The farmer says the interest for his produce of fruits and seedlings has been growing and he is receiving orders from various parts of the globe including America, Europe as well as in some countries in Africa.

“I have raised and educated my children with some to the degree level from this venture and upon completion of their education, all of them decided to join me,” Wambugu said.

He continues that some of his children have also been going to various countries in the continent such as Nigeria, Malawi, Botswana and Malaysia to sell the seedlings and offer extension services as demand keeps growing for his products.

He says the secret behind the growing demand for his fruits is because they are naturally grown with no chemicals added on them as the demand for organic foods keeps on rising globally.

Wambugu says he usually concocts his own chemical from a mixture of Aloe Vera, Mexican Marigold and pepper to repel pests.

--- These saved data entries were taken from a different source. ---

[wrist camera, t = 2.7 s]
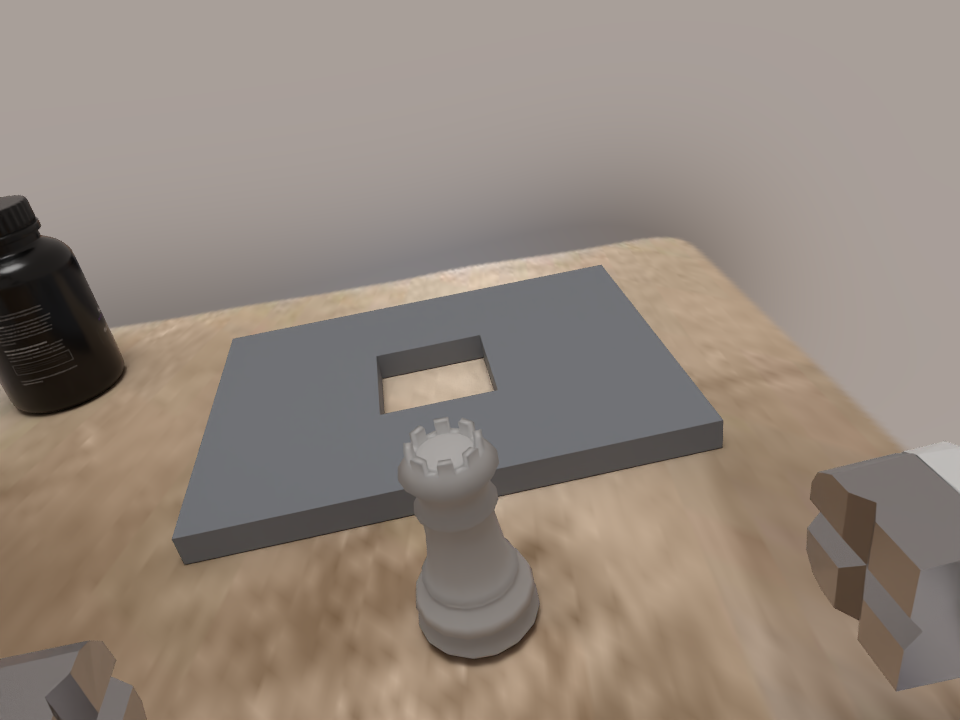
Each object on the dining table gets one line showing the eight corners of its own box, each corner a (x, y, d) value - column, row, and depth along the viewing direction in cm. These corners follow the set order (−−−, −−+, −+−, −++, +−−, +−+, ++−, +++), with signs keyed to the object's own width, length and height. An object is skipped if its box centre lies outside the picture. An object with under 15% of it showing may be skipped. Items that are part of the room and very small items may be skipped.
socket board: (184, 564, 31) (171, 539, 30) (240, 359, 46) (232, 338, 46) (722, 447, 32) (723, 420, 32) (602, 285, 48) (601, 264, 47)
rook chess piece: (487, 549, 29) (455, 384, 25) (566, 612, 26) (544, 434, 22) (396, 615, 27) (345, 446, 23) (470, 692, 24) (426, 512, 20)
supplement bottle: (148, 357, 49) (71, 183, 43) (82, 417, 43) (-18, 227, 37) (64, 359, 50) (-22, 192, 44) (-11, 417, 45) (-121, 235, 39)
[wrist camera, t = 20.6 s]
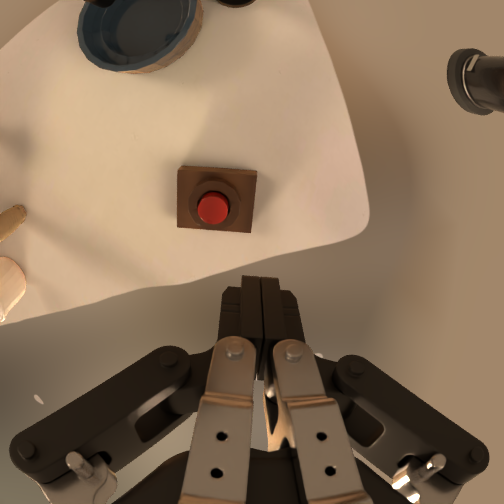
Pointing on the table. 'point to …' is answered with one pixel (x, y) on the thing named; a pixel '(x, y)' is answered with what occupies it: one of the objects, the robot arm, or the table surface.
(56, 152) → the table surface
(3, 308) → the cup
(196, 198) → the button block
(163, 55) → the basin
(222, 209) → the button
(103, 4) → the spout
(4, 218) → the handle
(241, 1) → the base
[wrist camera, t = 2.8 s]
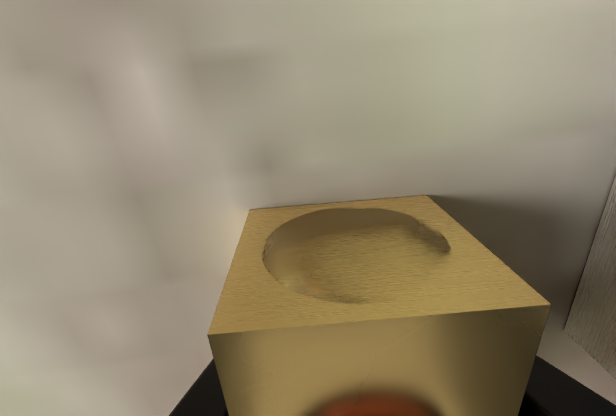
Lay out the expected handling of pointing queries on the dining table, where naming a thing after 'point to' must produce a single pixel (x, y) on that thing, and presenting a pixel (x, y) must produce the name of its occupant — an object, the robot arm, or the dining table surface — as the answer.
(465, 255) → the button box
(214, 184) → the dining table surface
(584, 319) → the metal bracket
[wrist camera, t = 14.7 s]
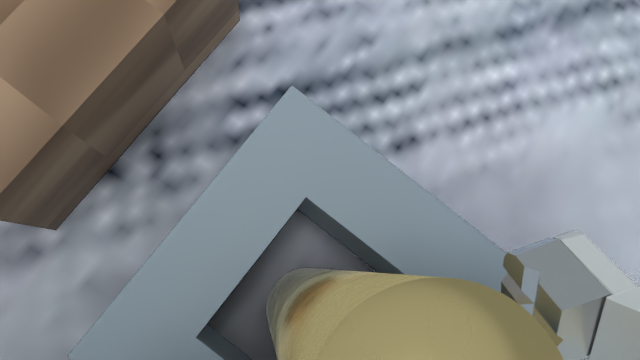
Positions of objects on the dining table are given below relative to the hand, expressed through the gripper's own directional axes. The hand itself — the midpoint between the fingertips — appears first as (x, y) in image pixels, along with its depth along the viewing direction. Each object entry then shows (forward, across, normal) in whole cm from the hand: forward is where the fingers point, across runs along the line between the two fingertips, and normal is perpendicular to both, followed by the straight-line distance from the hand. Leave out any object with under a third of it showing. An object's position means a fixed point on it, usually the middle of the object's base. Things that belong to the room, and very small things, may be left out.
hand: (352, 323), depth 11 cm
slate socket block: (+8, 0, +8) cm, 11 cm away
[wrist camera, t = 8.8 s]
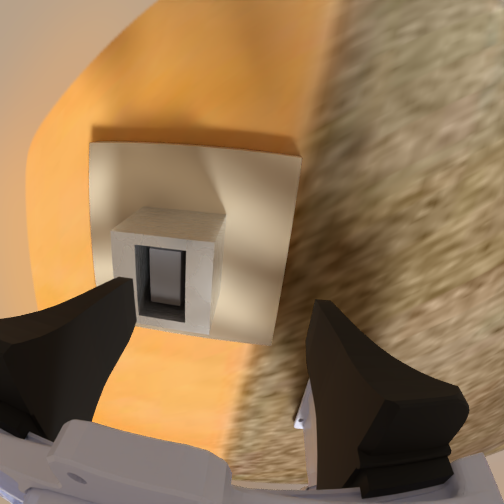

To ensure constant supply of water in his farm, Wambugu has sunk a borehole and dug water pans from where he is able to pump water to his plants using drip irrigation. At the base of every plant, he has also planted legumes such as beans to provide the much-needed nitrogen.

He urges the government to collaborate with him to sell the idea and his art to Kenyans especially the unemployed, as he believes that there is a huge opportunity in fruit farming enough to transform the fortunes of many people and the country at large.

“The government can as well buy each young person 10 seedlings of these exotic fruits for a start and by so doing we will to some extent, be able to alleviate the perennial problem of joblessness in the country,” says the farmer.

In future, the farmer hopes to expand the business and start doing value addition to some of the products such as apples to produce juice and wine.